No explicit modeling of temporal dynamics: GRN regulation is time/development-stage dependent; the virtual values here are static samples, unable to capture "activation evolution over time," which could be addressed by integrating trajectory inference.
Translator \(f_\phi\) remains a black box: Although input features are more interpretable, the MLP trained with BCE still cannot directly reveal "which pathways drive the prediction," falling short of biologists' needs for mechanistic interpretability.

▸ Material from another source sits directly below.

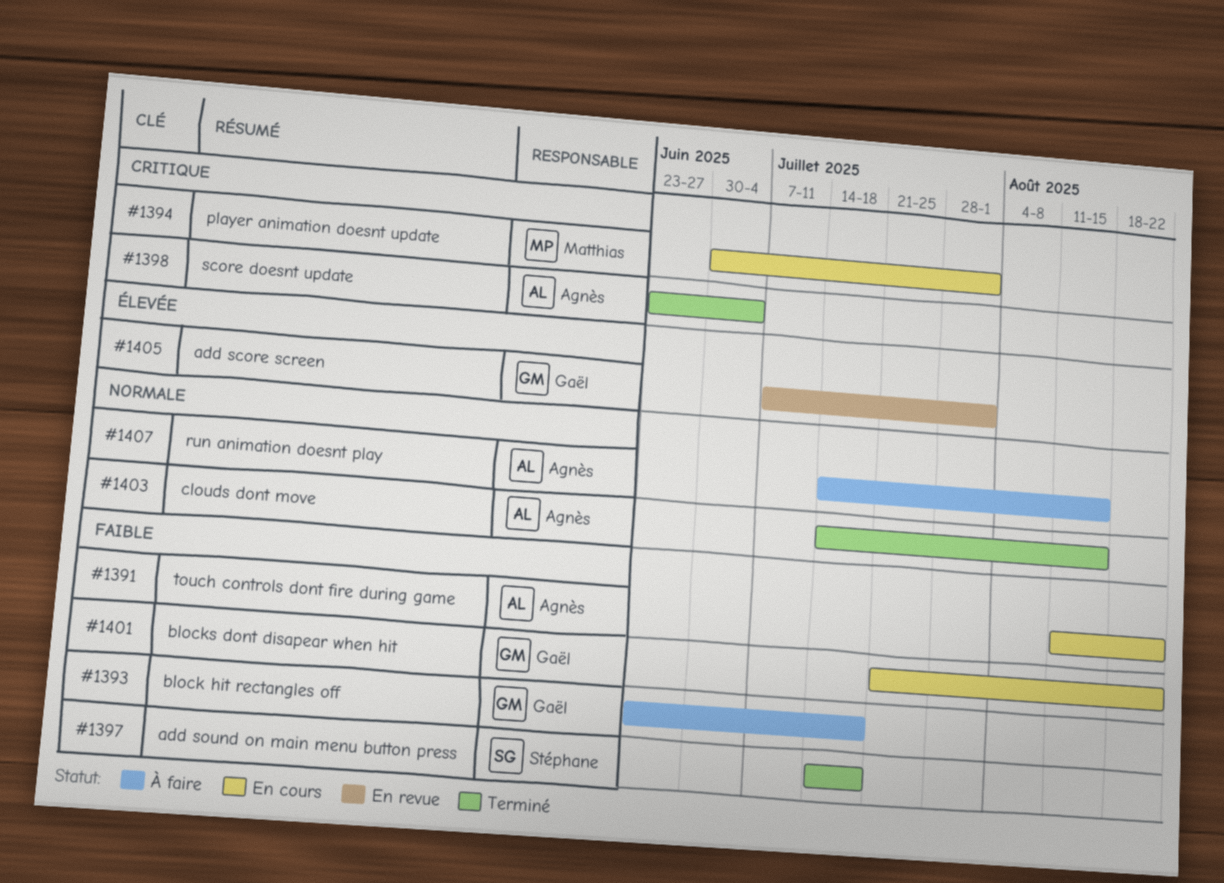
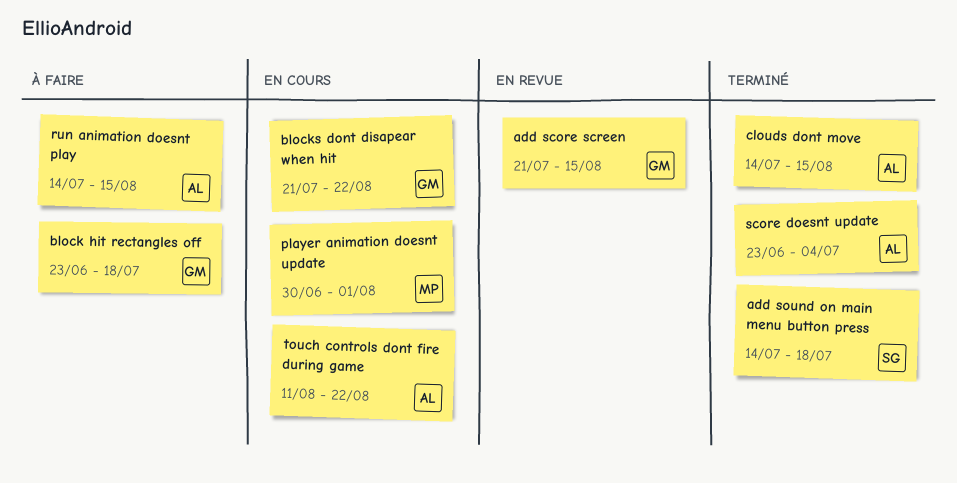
add score screen, start: Jul 7 -> Jul 21
add score screen, due: Aug 1 -> Aug 15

vs Original scFM in-silico perturbation (Theodoris et al. 2023; Cui et al. 2024): They use single zero-out output difference as regulatory score; this work transforms the same perturbation into a "unified baseline + multi-target" feature vector with a learnable translator, boosting AUPRC from ~0.5 to 0.8+.
vs Attention extraction (Yang et al. 2022): Attention weights mix semantic and positional signals; this work replaces them with gradient-based GDT, demonstrating that gradients are more "regulation-pure."
vs Traditional GRN inference (GENIE3, PIDC): Those methods are in-distribution, closed-world, and cannot transfer to new genes/datasets; this work leverages scFM's unified vocabulary \(\mathcal{V}\) and virtual input capability for true zero-shot generalization.
vs Causal Tracing / Mechanistic Interpretability: Analogous to activation patching in LLMs, this work performs "counterfactual intervention + gradient attribution on input dimensions" in scFM, serving as a practical instance of mechanistic interpretability in biological foundation models.

Rating¶

Novelty: ⭐⭐⭐⭐⭐ Recasts scFM as a counterfactual inference engine, defines the new UGRN evaluation paradigm, and proposes two complementary interpretable probes.
Experimental Thoroughness: ⭐⭐⭐⭐ Covers 2 scFM × 7 datasets × 4 ground-truth networks with dense ablations, but lacks comparison on scFM scale/pretraining data.
Writing Quality: ⭐⭐⭐⭐ Clear formulas and illustrations, with a natural reasoning chain from problem to method; however, baseline and origin naming may be confusing.
Value: ⭐⭐⭐⭐⭐ Reverses pessimism in the biological foundation model community and provides counterfactual probe routines directly transferable to other foundation models.